To try to find out the location of Mya, Alexander kidnaps Vladimir. After being tortured, Vladimir discloses the location of where Mr. Chen is holding Mya. Alexander then attends a meeting with Mr. Chen, and offers to give Mr. Chen his $300,000 - in exchange for Mya's safe return. After initially accepting Alexander's offer, Mr. Chen soon double crosses him on the deal. A bloody shootout then ensues, and after killing all of Mr. Chen's men, Alexander finally kills Mr. Chen in a sword-fight. He then takes Mya safely home to her brother Sasha and sister Lena.

==Cast==
- Steven Seagal as John Alexander
- Victor Webster as Sasha
- Tzi Ma as Mr. Chen
- Iulia Verdes as Lena
- Claudiu Bleont as Vladimir
- Bogdan Farkas as Aleksey
- Dave Maynard as Movie Star
- Sofia Nicolaescu as Mya
- Ana Adelaida Perjoiu as Maria
- Ovidiu Niculescu as Pavel
- Elias Ferkin as Li Wei
- Radu Banzaru as Priest
- Massimo Dobrovic as Roberto
- Alina Ionescu as Female Bartender
- Ioana Moldovanu as Passion

==Production==

===Filming===
The movie was shot over a period of three weeks. While filming in Bucharest, Steven Seagal adopted a seven-month-old puppy. He adopted the puppy to raise awareness of “stray dogs” that have been viewed as a major nuisance in the “formerly communist country (Romania)” for many years. In September 2013, Romania's parliament passed a law that allowed Bucharest's 64,000 street dogs to be euthanized, despite the objections of animal rights activists.

==Release and reception==

===Distribution===
The movie was released by Lionsgate Entertainment on August 19, 2014.

===Critical reception===
There are currently no reviews for the movie on Rotten Tomatoes.

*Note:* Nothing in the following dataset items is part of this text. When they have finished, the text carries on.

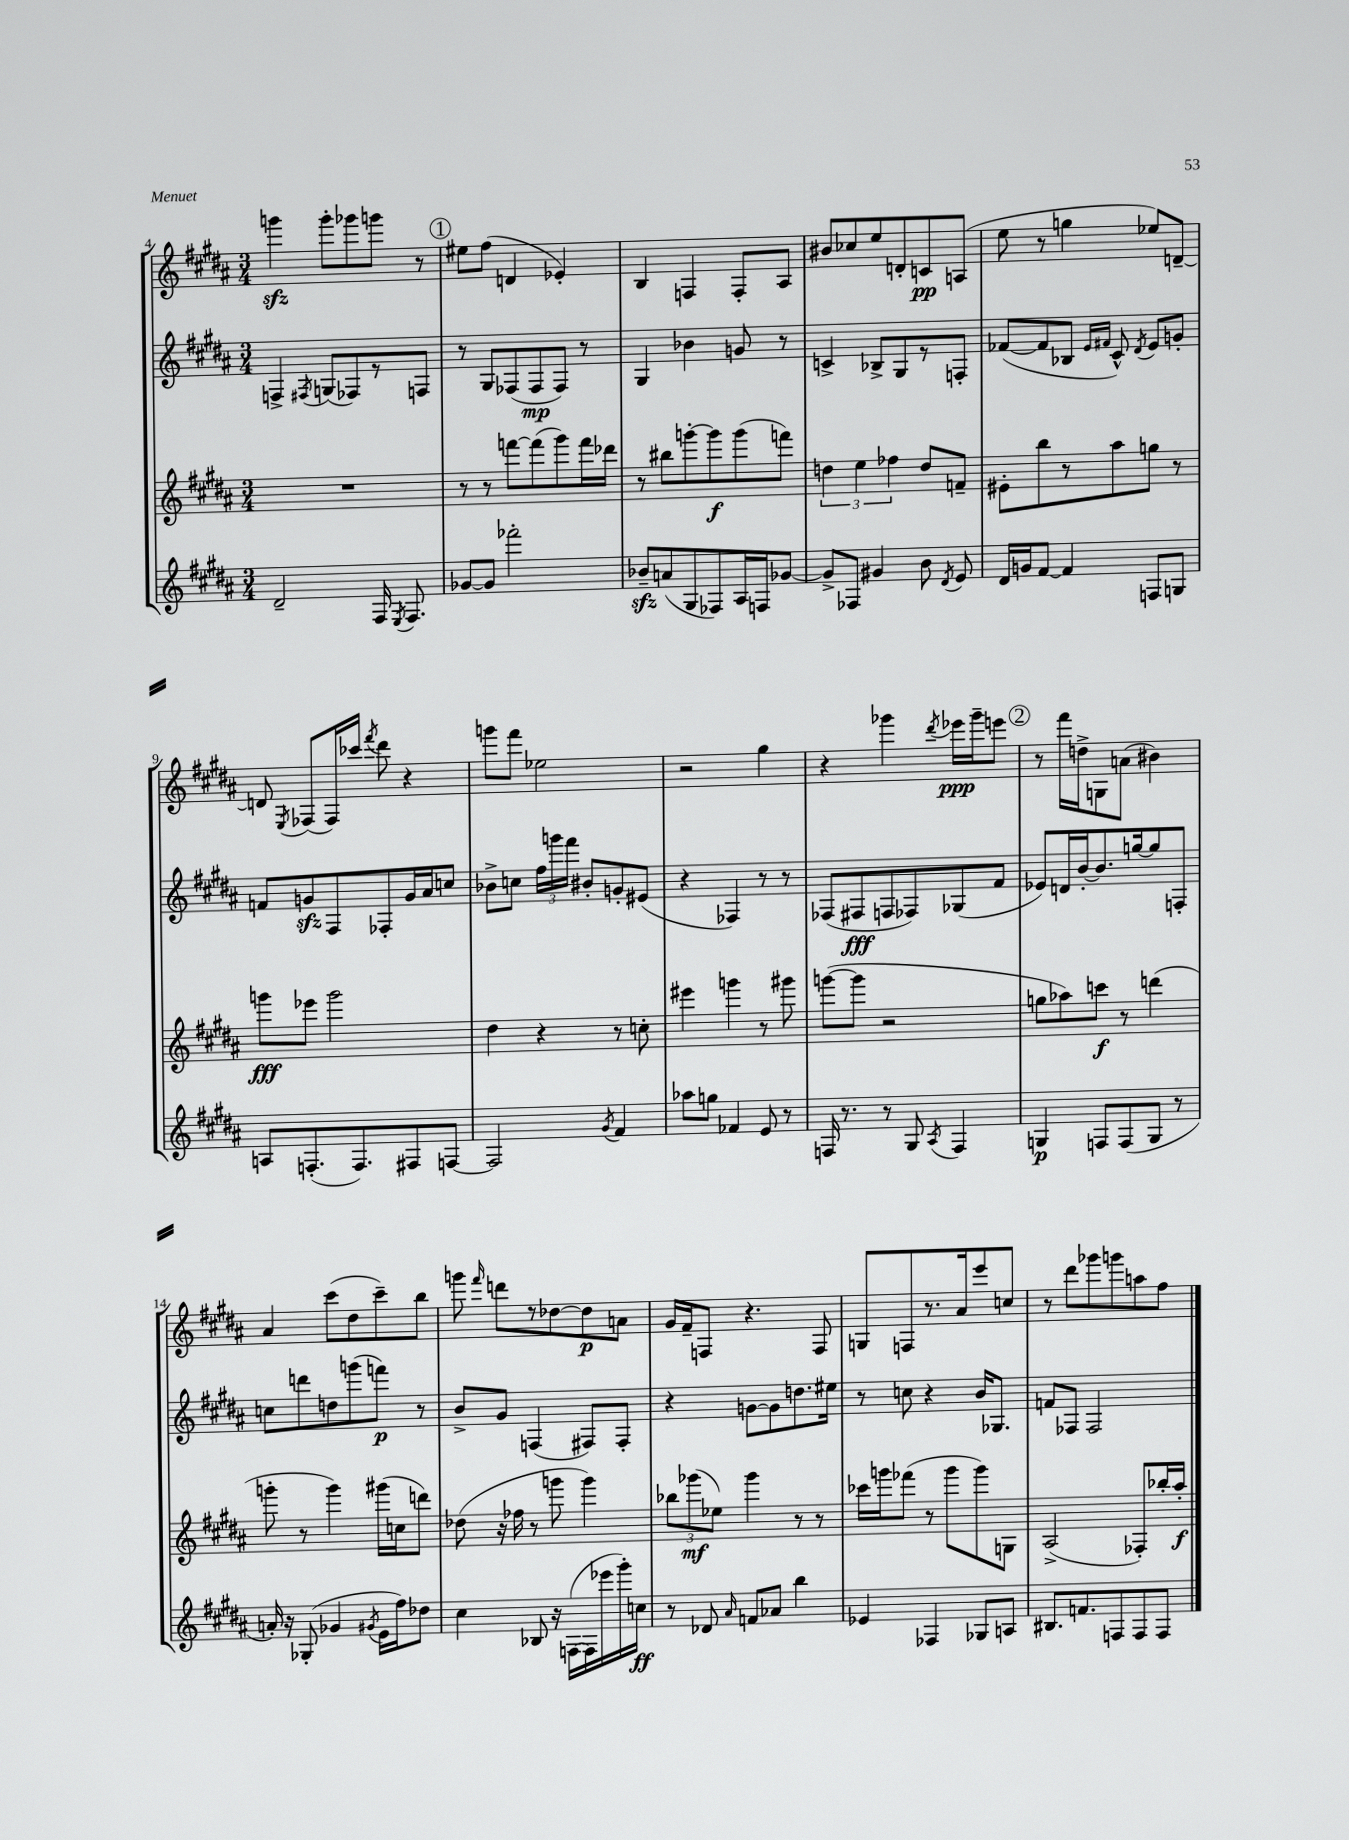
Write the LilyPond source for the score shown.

<<
\new StaffGroup <<
\new Staff = "s0" {
    \clef treble \key b \major \numericTimeSignature \time 3/4
    \autoBeamOff g'''4\sfz g'''8[-. ges'''8 g'''8] r8 |
    \mark \markup { \circle "1" } eis''8[ fis''8]( d'4 ees'4-.) |
    b4 f4 f8[-. ais8] |
    bis'8[ ces''8 e''8 d'8-. c'8\pp a8]( |
    e''8 r8 g''4 ees''8[) d'8]~-- |
    d'8 \acciaccatura { e8 } fes8[( fes16) ces'''16] \acciaccatura { fis'''8 } dis'''8 r4 |
    g'''8[ fis'''8] ees''2 |
    r2 gis''4 |
    r4 ges'''4 \acciaccatura { dis'''8 } ees'''16[\ppp ges'''16-- e'''8] |
    \mark \markup { \circle "2" } r8 fis'''16[ d''16-> g8 a'8]( bis'4) |
    ais'4 cis'''8[( dis''8 cis'''8--) b''8] |
    g'''8 \grace { fis'''16 } d'''8[ r8 des''8~ des''8\p a'8] |
    gis'16[ fis'16-- f8] r4. f8 |
    g8[ f8 r8. ais'16 e'''8 c''8] |
    r8 dis'''8[ ges'''8 g'''8 a''8 fis''8] \bar "|." |
}
\new Staff = "s1" {
    \clef treble \key b \major \numericTimeSignature \time 3/4
    \autoBeamOff f4-> \acciaccatura { fis8 } g8[( fes8) r8 f8] |
    \mark \markup { \circle "1" } r8 gis8[ fes8( fes8\mp fes8]) r8 |
    gis4 bes'4 g'8 r8 |
    c'4-> bes8[-> gis8 r8 f8]-. |
    fes'8[~( fes'8 bes8] \grace { e'16[ fis'16] } cis'8-^) \acciaccatura { dis'8 } e'8[ g'8]-. |
    f'8[ g'8\sfz fis8 fes8-. g'16 ais'16 c''8] |
    bes'8[-> c''8] \tuplet 3/2 { fis''16[ g'''16 fis'''16] } bis'8[-. g'8-. eis'8]( |
    r4 fes4) r8 r8 |
    fes8[( fis8\fff f8 fes8) ges8( fis'8] |
    \mark \markup { \circle "2" } ees'8[) d'16 b'16~-. b'8. g''16~ g''8 f8]-. |
    c''8[ d'''8 d''8 g'''8( f'''8]\p) r8 |
    b'8[-> gis'8] f4( fis8[) fis8]-. |
    r4 g'8[~ g'8 d''8. eis''16] |
    r8 c''8 r4 b'16[ ges8.] |
    f'8[ fes8] fes2 \bar "|." |
}
\new Staff = "s2" {
    \clef treble \key b \major \numericTimeSignature \time 3/4
    \autoBeamOff R2. |
    \mark \markup { \circle "1" } r8 r8 f'''8[~ f'''8( gis'''8) f'''16 des'''16] |
    r8 bis''8[ g'''8~-. g'''8\f g'''8( f'''8]) |
    \tuplet 3/2 { d''4 e''4 fes''4 } d''8[ f'8]-- |
    eis'8[-. b''8 r8 ais''8 g''8] r8 |
    g'''8[\fff ees'''8] g'''2 |
    dis''4 r4 r8 c''8-. |
    eis'''4 g'''4 r8 gis'''8 |
    g'''8[~( g'''8] r2 |
    \mark \markup { \circle "2" } g''8[ aes''8) c'''8]\f r8 d'''4( |
    g'''8-. r8 g'''4) gis'''16[( c''16 d'''8]) |
    des''8( r16 fes''16 r8 g'''8 g'''4) |
    \tuplet 3/2 { bes''8[ ges'''8\mf( ees''8]) } ges'''4 r8 r8 |
    ces'''16[ g'''16 fes'''8]( r8 g'''8[ g'''8) g8] |
    ais2->( fes8[-.) bes''16-. ais''16]-.\f \bar "|." |
}
\new Staff = "s3" {
    \clef treble \key b \major \numericTimeSignature \time 3/4
    \autoBeamOff dis'2-- fis16 \acciaccatura { e8 } fis8. |
    \mark \markup { \circle "1" } ges'8[~ ges'8] fes'''2-. |
    bes'8[--\sfz a'8( gis8 fes8) ais16 f16 ges'8]~ |
    ges'8[-> fes8] gis'4 b'8 \acciaccatura { dis'8 } e'8 |
    dis'16[ g'16 fis'8]~ fis'4 f8[ g8] |
    a8[ f8.-.( f8.) fis8 f8]~ |
    f2 \acciaccatura { gis'8 } fis'4 |
    aes''8[ g''8] fes'4 e'8 r8 |
    f16 r8. r8 gis8 \acciaccatura { ais8 } f4 |
    \mark \markup { \circle "2" } g4\p f8[ f8( g8] r8 |
    a'16-.) r16 ges8-.( ges'4 \acciaccatura { gis'8 } e'16[ fis''16) des''8] |
    cis''4 bes8 r16 f16[~( f16 ees'''16 gis'''16-.) c''16]\ff |
    r8 des'8 \grace { ais'16 } f'8[ aes'8] b''4 |
    ees'4 fes4 ges8[ a8] |
    bis8.[ f'8. f8 f8 f8] \bar "|." |
}
>>
>>
\layout { \context { \Score currentBarNumber = #4 } }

The movie has received mixed reviews from film critics. One film critic said that A Good Man is "not a good movie" and only has a "basic story of vigilantism".

==Piracy lawsuit==
In January 2015, the law firm 'Nicoletti Law PLC' filed a suit against 12 residents of West Michigan on behalf of the copyright holders of the movie. Attorney Paul Nicoletti has stated in court documents that “IP address holders found to have downloaded or distributed” copyright material could be subject to “hundreds of thousands of dollars” in fines. The movies copyright holders have maintained that piracy is hurting them financially, and because of this, they have had to step up "their efforts” to seek financial compensation. Since November 2014, 127 lawsuits have been filed against alleged copyright violators throughout the United States. A number of other lawsuits have also been filed throughout the states of Michigan (as a whole) and Colorado. A Good Man marks at least the second time a Seagal picture has been placed into mass copyright litigation, following Maximum Conviction in 2013.

==Sequel==

Seagal reprised his role as Alexander, and Keoni Waxman returned to direct the movie. The sequel is called Absolution.